Posted April 16, 2007

George Fann says there’s no hidden meaning behind the name he and his fellow researchers chose for their scientific software framework.  MADNESS was a catchy play on words for Multiresolution Adaptive Numerical Scientific Simulation and, perhaps, a reflection of the project’s ambitious nature.

Unusual name aside, MADNESS could cause a stir in the scientific modeling community.  The mathematical methods behind it could allow scientists to attack problems previously considered computationally impossible.  They also could let scientists solve such problems with a previously unattainable level of precision.

Fann, a senior researcher at the Department of Energy’s Oak Ridge National Laboratory, is collaborating on the project with University of Colorado applied mathematician Gregory Beylkin and Robert Harrison, leader of Oak Ridge’s Computational Chemical Sciences Group.

The work, supported by DOE’s Office of Advanced Scientific Computing Research through the Scientific Discovery through Advanced Computing (SciDAC) program, could have uses in energy technology, drug development, and other fields.

The researchers are applying the mathematical methods encompassed in MADNESS to computational chemistry with a focus on solving the electronic structures of atoms, molecules and nanoscale systems.  They’re also preparing their models to run on the next generation of high-performance computers.

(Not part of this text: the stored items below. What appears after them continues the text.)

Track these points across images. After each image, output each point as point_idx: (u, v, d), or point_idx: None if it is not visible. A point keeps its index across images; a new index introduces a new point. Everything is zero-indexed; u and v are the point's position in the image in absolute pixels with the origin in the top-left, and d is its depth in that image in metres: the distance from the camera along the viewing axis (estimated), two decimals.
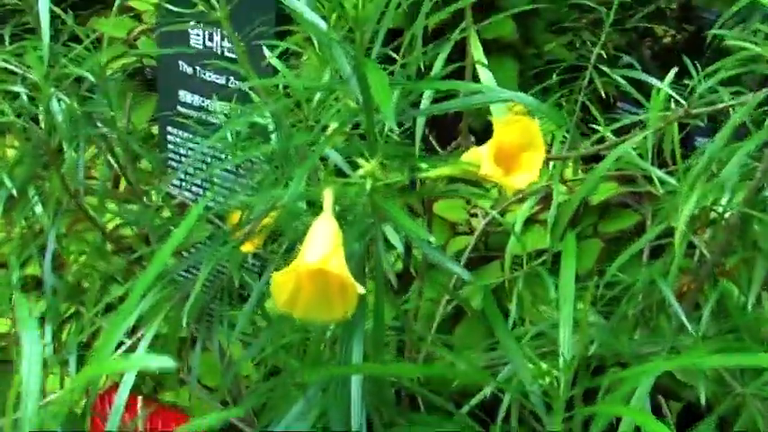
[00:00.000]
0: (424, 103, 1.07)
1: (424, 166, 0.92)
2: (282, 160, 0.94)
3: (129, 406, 1.95)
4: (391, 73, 1.01)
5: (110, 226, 1.59)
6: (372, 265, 0.94)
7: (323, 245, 0.85)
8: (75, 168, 1.46)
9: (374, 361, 0.91)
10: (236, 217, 1.38)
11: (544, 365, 0.94)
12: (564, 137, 1.73)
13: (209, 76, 1.52)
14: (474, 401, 1.40)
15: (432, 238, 0.85)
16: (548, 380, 0.93)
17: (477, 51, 1.18)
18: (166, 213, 1.58)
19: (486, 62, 1.19)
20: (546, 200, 1.77)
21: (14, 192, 1.32)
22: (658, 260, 1.42)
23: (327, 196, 0.90)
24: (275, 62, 1.13)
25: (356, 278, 0.84)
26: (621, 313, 1.39)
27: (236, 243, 1.19)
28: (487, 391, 1.44)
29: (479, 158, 0.89)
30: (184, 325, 1.28)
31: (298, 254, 0.85)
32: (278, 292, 0.85)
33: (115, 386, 1.98)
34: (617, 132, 1.51)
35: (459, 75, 1.15)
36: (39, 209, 1.53)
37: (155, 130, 1.76)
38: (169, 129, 1.62)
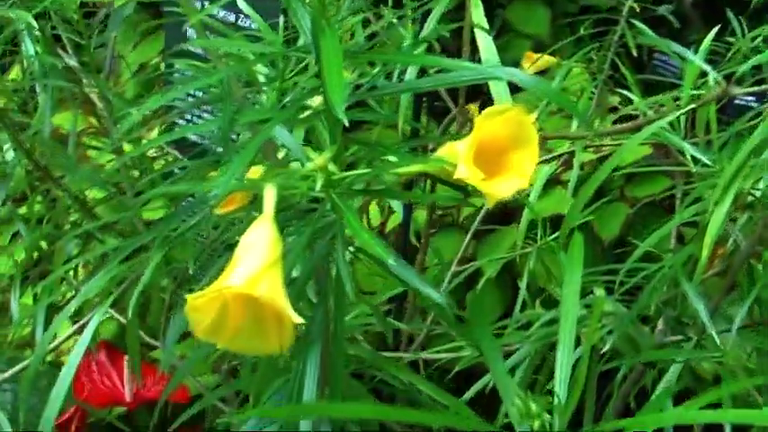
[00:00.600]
0: (408, 76, 0.87)
1: (391, 160, 0.73)
2: (224, 142, 0.76)
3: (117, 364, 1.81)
4: (372, 36, 0.82)
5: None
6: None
7: (254, 262, 0.67)
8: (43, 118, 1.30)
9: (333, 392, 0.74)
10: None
11: (534, 406, 0.76)
12: (592, 92, 1.53)
13: (219, 13, 1.41)
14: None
15: (392, 260, 0.66)
16: (537, 424, 0.76)
17: (476, 11, 0.95)
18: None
19: (486, 26, 0.97)
20: (569, 161, 1.57)
21: None
22: (687, 244, 1.24)
23: (268, 195, 0.71)
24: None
25: (297, 300, 0.67)
26: (643, 304, 1.20)
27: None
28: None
29: (457, 155, 0.70)
30: None
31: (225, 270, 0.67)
32: (196, 319, 0.67)
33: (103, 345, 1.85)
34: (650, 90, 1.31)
35: (457, 37, 0.95)
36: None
37: None
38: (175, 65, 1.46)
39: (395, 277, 0.72)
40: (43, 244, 1.54)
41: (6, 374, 1.25)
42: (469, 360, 1.31)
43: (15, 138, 1.26)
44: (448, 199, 0.80)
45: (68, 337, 1.06)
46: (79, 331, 1.81)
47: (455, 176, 0.68)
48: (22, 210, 1.51)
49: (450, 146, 0.72)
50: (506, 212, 1.76)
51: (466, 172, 0.68)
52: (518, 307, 1.42)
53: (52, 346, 1.06)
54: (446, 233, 1.75)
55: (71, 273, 1.51)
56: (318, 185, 0.71)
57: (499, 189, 0.68)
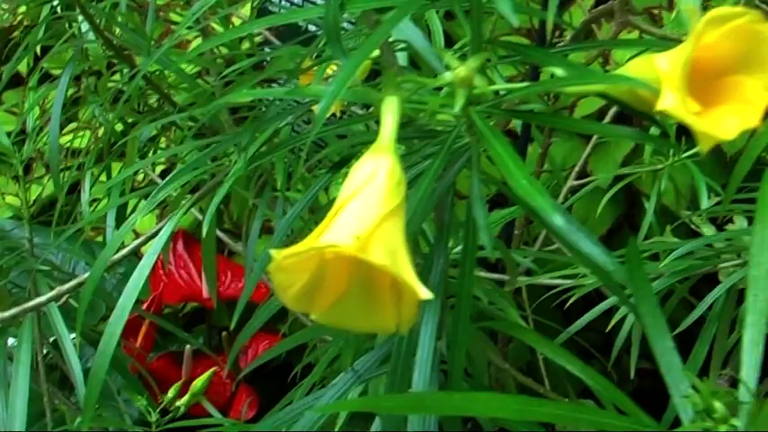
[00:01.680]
0: None
1: (558, 72, 0.51)
2: (331, 34, 0.54)
3: (195, 256, 1.65)
4: None
5: None
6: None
7: (367, 212, 0.46)
8: None
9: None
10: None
11: (719, 407, 0.55)
12: None
13: None
14: None
15: (560, 219, 0.45)
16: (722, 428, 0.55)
17: None
18: None
19: None
20: None
21: None
22: None
23: (388, 113, 0.50)
24: None
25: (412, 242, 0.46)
26: None
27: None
28: None
29: (658, 75, 0.48)
30: None
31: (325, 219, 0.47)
32: (283, 281, 0.47)
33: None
34: None
35: None
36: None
37: None
38: None
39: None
40: (119, 126, 1.37)
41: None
42: (590, 288, 1.10)
43: (85, 11, 1.06)
44: (630, 137, 0.58)
45: (150, 237, 0.89)
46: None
47: (658, 107, 0.46)
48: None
49: (645, 60, 0.50)
50: (621, 115, 1.52)
51: (674, 102, 0.45)
52: (643, 231, 1.20)
53: (133, 245, 0.88)
54: (561, 139, 1.51)
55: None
56: (459, 104, 0.50)
57: (720, 127, 0.46)
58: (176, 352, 1.57)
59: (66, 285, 0.88)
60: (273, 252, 0.45)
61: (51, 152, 1.06)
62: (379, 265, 0.44)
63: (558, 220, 0.45)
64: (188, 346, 1.53)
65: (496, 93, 0.54)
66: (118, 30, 1.20)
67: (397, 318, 0.47)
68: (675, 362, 0.61)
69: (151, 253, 0.83)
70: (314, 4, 1.37)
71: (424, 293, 0.45)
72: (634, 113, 0.52)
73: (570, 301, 1.12)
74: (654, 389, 1.34)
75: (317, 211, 0.72)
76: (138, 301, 1.05)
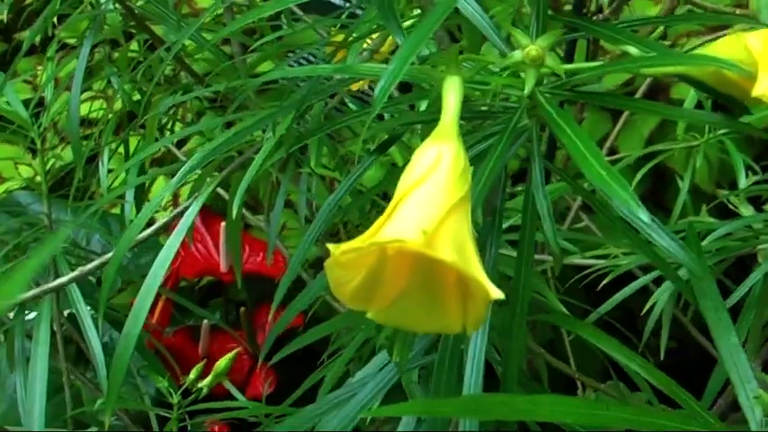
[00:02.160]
0: None
1: (633, 51, 0.46)
2: (387, 12, 0.49)
3: (213, 230, 1.61)
4: None
5: None
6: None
7: (431, 205, 0.42)
8: None
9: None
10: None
11: None
12: None
13: None
14: None
15: (644, 215, 0.41)
16: None
17: None
18: None
19: None
20: None
21: None
22: None
23: (451, 93, 0.46)
24: None
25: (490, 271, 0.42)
26: None
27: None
28: None
29: (748, 56, 0.44)
30: None
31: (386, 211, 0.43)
32: (340, 278, 0.43)
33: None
34: None
35: None
36: None
37: None
38: None
39: (626, 230, 0.47)
40: (136, 95, 1.32)
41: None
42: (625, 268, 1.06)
43: None
44: (718, 124, 0.54)
45: (171, 217, 0.85)
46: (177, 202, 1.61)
47: (755, 93, 0.42)
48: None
49: (733, 40, 0.45)
50: (652, 89, 1.47)
51: None
52: (676, 210, 1.16)
53: (158, 224, 0.84)
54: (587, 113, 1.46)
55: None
56: (529, 85, 0.45)
57: None
58: (193, 326, 1.54)
59: (89, 266, 0.84)
60: (331, 247, 0.41)
61: (71, 125, 1.02)
62: (448, 261, 0.40)
63: (643, 215, 0.41)
64: (205, 321, 1.50)
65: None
66: None
67: (462, 318, 0.43)
68: (741, 359, 0.58)
69: (177, 233, 0.79)
70: None
71: (496, 293, 0.41)
72: (717, 96, 0.47)
73: (604, 282, 1.08)
74: (678, 367, 1.31)
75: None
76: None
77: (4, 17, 1.72)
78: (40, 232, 1.00)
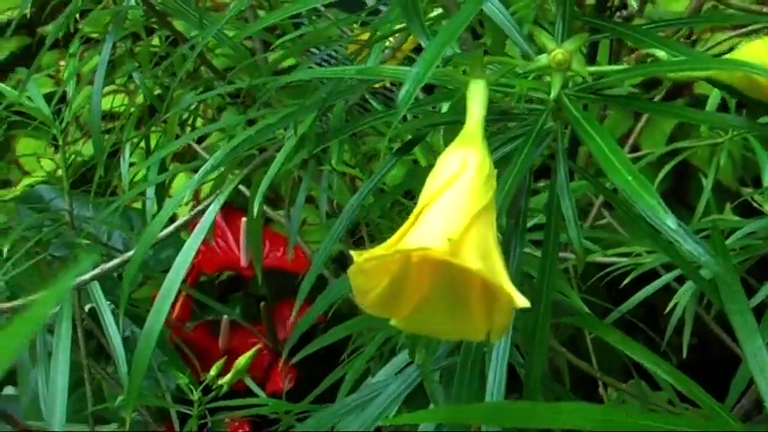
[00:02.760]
0: None
1: (660, 55, 0.46)
2: (411, 14, 0.49)
3: (233, 225, 1.61)
4: None
5: None
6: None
7: (455, 212, 0.41)
8: None
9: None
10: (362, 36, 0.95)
11: None
12: None
13: None
14: None
15: (671, 222, 0.40)
16: None
17: None
18: None
19: None
20: None
21: None
22: None
23: (476, 96, 0.45)
24: None
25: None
26: None
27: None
28: None
29: None
30: None
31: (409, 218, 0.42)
32: (363, 285, 0.42)
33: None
34: None
35: None
36: None
37: None
38: None
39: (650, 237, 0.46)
40: (157, 90, 1.32)
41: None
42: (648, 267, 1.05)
43: None
44: (742, 127, 0.53)
45: (192, 215, 0.85)
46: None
47: None
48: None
49: (761, 44, 0.44)
50: (676, 84, 1.45)
51: None
52: (699, 208, 1.15)
53: (172, 227, 0.84)
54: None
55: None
56: (555, 89, 0.45)
57: None
58: (213, 321, 1.54)
59: (111, 263, 0.84)
60: (354, 254, 0.41)
61: (93, 122, 1.02)
62: (474, 269, 0.40)
63: (670, 222, 0.40)
64: (225, 316, 1.50)
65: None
66: None
67: (487, 325, 0.43)
68: (767, 362, 0.57)
69: (199, 231, 0.79)
70: None
71: (521, 301, 0.40)
72: (745, 100, 0.47)
73: (626, 280, 1.07)
74: (701, 363, 1.30)
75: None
76: None
77: (28, 12, 1.72)
78: (62, 228, 1.00)
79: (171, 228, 0.82)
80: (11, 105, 1.01)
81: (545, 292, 0.52)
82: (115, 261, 0.83)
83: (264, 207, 1.44)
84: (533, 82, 0.46)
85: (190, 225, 0.88)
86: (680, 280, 1.06)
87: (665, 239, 0.54)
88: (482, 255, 0.40)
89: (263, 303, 1.52)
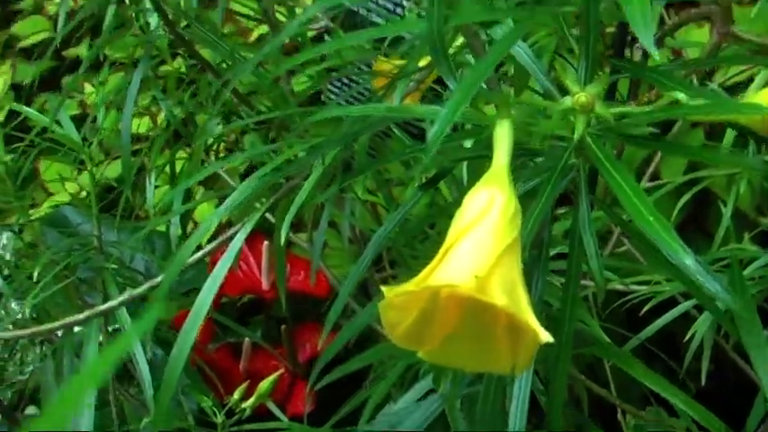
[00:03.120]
0: None
1: (681, 98, 0.47)
2: (439, 55, 0.51)
3: (255, 248, 1.63)
4: None
5: None
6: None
7: (482, 250, 0.43)
8: None
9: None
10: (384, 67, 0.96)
11: None
12: None
13: None
14: None
15: (690, 260, 0.42)
16: None
17: None
18: None
19: None
20: None
21: None
22: None
23: (502, 137, 0.47)
24: None
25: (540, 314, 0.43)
26: None
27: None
28: None
29: None
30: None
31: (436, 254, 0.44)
32: (392, 319, 0.44)
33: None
34: None
35: None
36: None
37: None
38: None
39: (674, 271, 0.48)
40: (179, 112, 1.35)
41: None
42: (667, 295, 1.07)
43: (159, 6, 1.03)
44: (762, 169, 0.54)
45: (219, 242, 0.87)
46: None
47: None
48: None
49: None
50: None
51: None
52: (718, 238, 1.15)
53: (200, 254, 0.86)
54: None
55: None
56: (579, 131, 0.46)
57: None
58: (235, 343, 1.56)
59: (139, 290, 0.86)
60: (385, 290, 0.42)
61: (123, 148, 1.04)
62: (500, 306, 0.41)
63: (689, 261, 0.42)
64: (247, 339, 1.52)
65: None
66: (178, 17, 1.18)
67: (512, 359, 0.44)
68: None
69: (225, 260, 0.81)
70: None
71: (546, 337, 0.42)
72: (765, 142, 0.48)
73: (646, 308, 1.08)
74: (718, 390, 1.30)
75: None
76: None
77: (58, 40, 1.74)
78: (90, 253, 1.02)
79: (199, 254, 0.84)
80: (44, 131, 1.04)
81: (567, 324, 0.54)
82: (143, 288, 0.85)
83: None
84: (558, 123, 0.48)
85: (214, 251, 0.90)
86: (699, 307, 1.07)
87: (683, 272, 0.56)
88: (508, 291, 0.42)
89: (284, 326, 1.54)
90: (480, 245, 0.43)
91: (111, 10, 1.16)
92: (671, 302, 1.08)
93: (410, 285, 0.42)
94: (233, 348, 1.56)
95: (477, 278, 0.41)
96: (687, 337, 1.08)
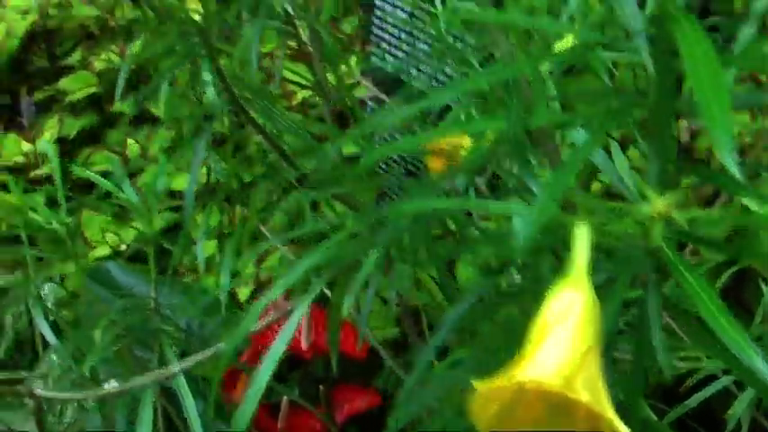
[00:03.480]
0: None
1: (751, 206, 0.51)
2: (520, 156, 0.55)
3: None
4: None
5: None
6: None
7: (567, 349, 0.47)
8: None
9: None
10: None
11: None
12: None
13: None
14: None
15: (760, 362, 0.45)
16: None
17: None
18: None
19: None
20: None
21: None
22: None
23: (582, 243, 0.51)
24: None
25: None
26: None
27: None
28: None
29: None
30: None
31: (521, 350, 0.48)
32: (480, 407, 0.48)
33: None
34: None
35: None
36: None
37: None
38: None
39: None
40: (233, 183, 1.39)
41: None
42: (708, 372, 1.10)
43: (220, 71, 1.08)
44: None
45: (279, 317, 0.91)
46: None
47: None
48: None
49: None
50: None
51: None
52: (758, 316, 1.18)
53: (269, 319, 0.90)
54: None
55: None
56: (656, 239, 0.50)
57: None
58: (273, 402, 1.58)
59: (198, 357, 0.89)
60: (477, 384, 0.46)
61: (187, 207, 1.08)
62: (584, 402, 0.45)
63: (760, 365, 0.45)
64: (285, 398, 1.55)
65: None
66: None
67: None
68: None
69: (283, 337, 0.83)
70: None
71: (624, 430, 0.45)
72: None
73: (686, 384, 1.11)
74: None
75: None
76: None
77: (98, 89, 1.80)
78: (146, 313, 1.06)
79: (262, 324, 0.87)
80: (109, 195, 1.08)
81: (634, 414, 0.57)
82: (203, 355, 0.89)
83: (328, 290, 1.49)
84: (633, 226, 0.52)
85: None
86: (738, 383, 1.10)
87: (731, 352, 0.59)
88: (590, 387, 0.46)
89: (322, 386, 1.57)
90: (565, 344, 0.46)
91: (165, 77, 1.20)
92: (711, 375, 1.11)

Modeling in many dimensions

Scientists running such models often must limit their size.  The algorithms – mathematical recipes computers use – that are practical in one dimension demand too much computer time for high-accuracy applications in the multiple dimensions needed to represent big systems of many atoms or molecules.

To do such computations, “usually you’re using a reduced model so you actually compute in three dimensions (instead of more) and you’re assuming certain things,” Fann says.